### Written task A
Reproduce, line for line and without alteration, the portion of the records below that opens with the line containing "name author: (L.) P. Beauv." and closes with the line containing "county / district: Kaui", including both of those lines.

### Given text
I read a lot of emails, comments, posting on the forum etc and one of the things that becomes clear is that until we ‘get’ it, we’re excuses driven people, prone to self-blame, dramatisation, and lamenting why things haven’t gone our way. When we have our own personal epiphany and connect the dots about our mentality, with what we say, and then what we do, we ‘get’ it, and start seeing the excuses, blame, drama, and lamenting for what they are:

denial

reasons/excuses to avoid change

The problem is that you’ll stay stuck instead of adapting your position to generate different results.

We are human and creatures of habit. I know some people who feel like their world is breaking down by giving up their habit of buying a coffee first thing in the morning – breaking love habits as you can imagine is much harder. It feels damn scary choosing a different route because particularly when it comes to relationships, we prefer the familiar uncomfortable to the unfamiliar comfortable of the unknown that we would have to navigate if we decided to take charge and make changes.

I gave up smoking nearly nine years ago. It was an uncomfortable admission to make at the time, but I wasn’t really even enjoying smoking the last couple of years that I smoked. Unsurprisingly, that aspect of doing things out of habit and not acknowledging how I felt about things filtered its way through other areas. Staying in relationships even though I didn’t even like the guy any longer (or never really had). Continuing to date someone even though I really wasn’t enjoying it as it was the familiar uncomfortable so I sort of knew what came next. Doing a couple of jobs that made my stomach churn and the list goes on.

One of the things that can be difficult, especially when you have a dubious relationship pattern, is owning how you feel.

Some of you may not be used to being allowed to express how you feel, and others may only know how to express how they feel in extremes – this will mean you’ll feel really uncomfortable when there isn’t any drama going on and life feels ‘normal’.

For some of you, you’ve spent so long pretending to be something that you’re not in the hope that you will be loved, liked, and accepted, that you may not know who you are or what you feel – sometimes you’ll draw a blank or you’ll think that what you feel is something that it’s not, possibly because you know no different. Just as much as you’ll be afraid to admit that you’re angry or hurt, you may equally be unwilling to acknowledge that you are sometimes doing things that stand in the way of you actually getting somewhere. When you think about taking charge and being and doing different, you come up with lots of ifs, buts, and maybes, and excuses why it’s easier to stay as you are.

It takes a lot more energy to fight something than it does to acknowledge and deal with it. Equally it takes a lot more energy to pretend on an ongoing basis than it does to be yourself.

This is not about saying, ‘OK, I feel miserable so I will be miserable forever and ever’ but it is about saying ‘You know what? I’m p*ssed off but I’m going to deal with it because I don’t want to keep returning to this feeling’ and when you’re ready, getting up and bit by bit, taking charge of your life and doing whatever it takes to change the record.

### Written task B
Write out, word for word, the part of the text above on excuses and habit that opens with the words "It takes a lot more energy to fight" and closes with "to be yourself.".

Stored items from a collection
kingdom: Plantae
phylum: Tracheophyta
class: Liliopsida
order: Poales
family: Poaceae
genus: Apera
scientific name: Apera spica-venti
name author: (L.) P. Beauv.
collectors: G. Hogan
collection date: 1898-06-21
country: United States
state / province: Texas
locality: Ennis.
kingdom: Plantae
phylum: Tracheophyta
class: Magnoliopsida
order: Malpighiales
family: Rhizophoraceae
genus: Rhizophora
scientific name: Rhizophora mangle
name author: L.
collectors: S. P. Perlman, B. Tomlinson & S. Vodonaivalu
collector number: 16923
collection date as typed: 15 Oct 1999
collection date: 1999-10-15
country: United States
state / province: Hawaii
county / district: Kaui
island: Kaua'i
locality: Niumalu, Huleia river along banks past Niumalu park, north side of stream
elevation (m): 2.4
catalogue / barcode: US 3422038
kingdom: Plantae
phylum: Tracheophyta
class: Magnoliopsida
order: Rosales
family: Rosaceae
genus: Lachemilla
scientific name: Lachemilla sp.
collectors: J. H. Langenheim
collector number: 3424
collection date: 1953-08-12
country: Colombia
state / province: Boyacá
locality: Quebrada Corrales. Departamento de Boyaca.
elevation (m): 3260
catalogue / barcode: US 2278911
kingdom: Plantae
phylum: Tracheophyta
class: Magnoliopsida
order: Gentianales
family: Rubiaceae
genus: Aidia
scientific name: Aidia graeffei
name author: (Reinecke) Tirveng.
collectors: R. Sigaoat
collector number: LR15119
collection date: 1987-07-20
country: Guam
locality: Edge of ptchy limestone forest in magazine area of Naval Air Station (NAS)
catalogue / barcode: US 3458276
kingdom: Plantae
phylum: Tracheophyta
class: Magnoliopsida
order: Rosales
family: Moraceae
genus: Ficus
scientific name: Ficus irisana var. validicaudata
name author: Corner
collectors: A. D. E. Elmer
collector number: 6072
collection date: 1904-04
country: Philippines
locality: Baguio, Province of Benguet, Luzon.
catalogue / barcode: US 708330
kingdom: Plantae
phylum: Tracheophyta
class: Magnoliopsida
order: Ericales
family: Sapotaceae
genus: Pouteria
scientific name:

### Complete answer A
name author: (L.) P. Beauv.
collectors: G. Hogan
collection date: 1898-06-21
country: United States
state / province: Texas
locality: Ennis.
kingdom: Plantae
phylum: Tracheophyta
class: Magnoliopsida
order: Malpighiales
family: Rhizophoraceae
genus: Rhizophora
scientific name: Rhizophora mangle
name author: L.
collectors: S. P. Perlman, B. Tomlinson & S. Vodonaivalu
collector number: 16923
collection date as typed: 15 Oct 1999
collection date: 1999-10-15
country: United States
state / province: Hawaii
county / district: Kaui

### Complete answer B
It takes a lot more energy to fight something than it does to acknowledge and deal with it. Equally it takes a lot more energy to pretend on an ongoing basis than it does to be yourself.